**Extract to read:**
========
The 586th FLTS also overcame an airspace logistics challenge with a solution offering a long-term benefit. The AFFTRAC mission called for the use of both White Sands Missile Range (WSMR) and Fort Bliss airspace. The Fort Bliss airspace is an Army training range, and training usage of airspace is routine while testing usage is not. According to 2nd Lt. Chase Bilyou, the 586th FLTS has previously conducted test flights in Fort Bliss airspace, but a formal scheduling process had not been established.

“Working through 586th Flight Test Squadron, Detachment 1 at WSMR, the Range Scheduling Office at WSMR and the Fort Bliss Scheduling Office, we were able to create a procedure that was successful for scheduling AFFTRAC’s airspace as well as potential future testing across the two Army ranges,” Bilyou said.
========
**Data for analysis:**
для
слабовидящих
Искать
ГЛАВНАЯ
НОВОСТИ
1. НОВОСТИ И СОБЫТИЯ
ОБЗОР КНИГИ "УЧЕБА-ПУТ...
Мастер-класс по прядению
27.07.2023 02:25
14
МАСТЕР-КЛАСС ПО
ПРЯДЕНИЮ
========
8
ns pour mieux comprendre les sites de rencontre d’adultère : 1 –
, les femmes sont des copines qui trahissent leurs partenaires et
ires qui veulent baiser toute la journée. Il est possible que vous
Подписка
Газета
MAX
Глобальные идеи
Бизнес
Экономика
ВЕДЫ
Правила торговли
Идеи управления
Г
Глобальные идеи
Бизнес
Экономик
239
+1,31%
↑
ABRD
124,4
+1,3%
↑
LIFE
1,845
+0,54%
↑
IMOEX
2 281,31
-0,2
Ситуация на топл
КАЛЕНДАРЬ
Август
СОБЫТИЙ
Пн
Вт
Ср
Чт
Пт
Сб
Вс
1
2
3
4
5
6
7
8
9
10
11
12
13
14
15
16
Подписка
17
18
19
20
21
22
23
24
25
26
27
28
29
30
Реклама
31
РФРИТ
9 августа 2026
========
**Task 1:**
Using the passage on AFFTRAC airspace, what are the answers to these questions?
(a) Which two areas' airspace did the AFFTRAC mission call for?
(b) What kind of range is the Fort Bliss airspace?
(c) Which three offices or units did the squadron work through to create the scheduling procedure?
**Task 2:**
Carry the passage on AFFTRAC airspace forward, starting after its last sentence.

**Your response 1:**
(a) White Sands Missile Range (WSMR) and Fort Bliss.
(b) An Army training range.
(c) 586th Flight Test Squadron, Detachment 1 at WSMR; the Range Scheduling Office at WSMR; and the Fort Bliss Scheduling Office.

**Your response 2:**
The AFFTRAC TMP has helped forge connections of units across Holloman AFB to the benefit of the U.S. Air Force and national defense.

“These kinds of partnership provide mutual support between organizations pursuing different pieces of the same overall puzzle in national defense,” Byrnes said. “Both in terms of human capital development and material test, Holloman is deeply engaged in building America's combat airpower. The more effectively test and training missions can support one another and the more efficiently they can use scarce resources to mutual benefit, the better.”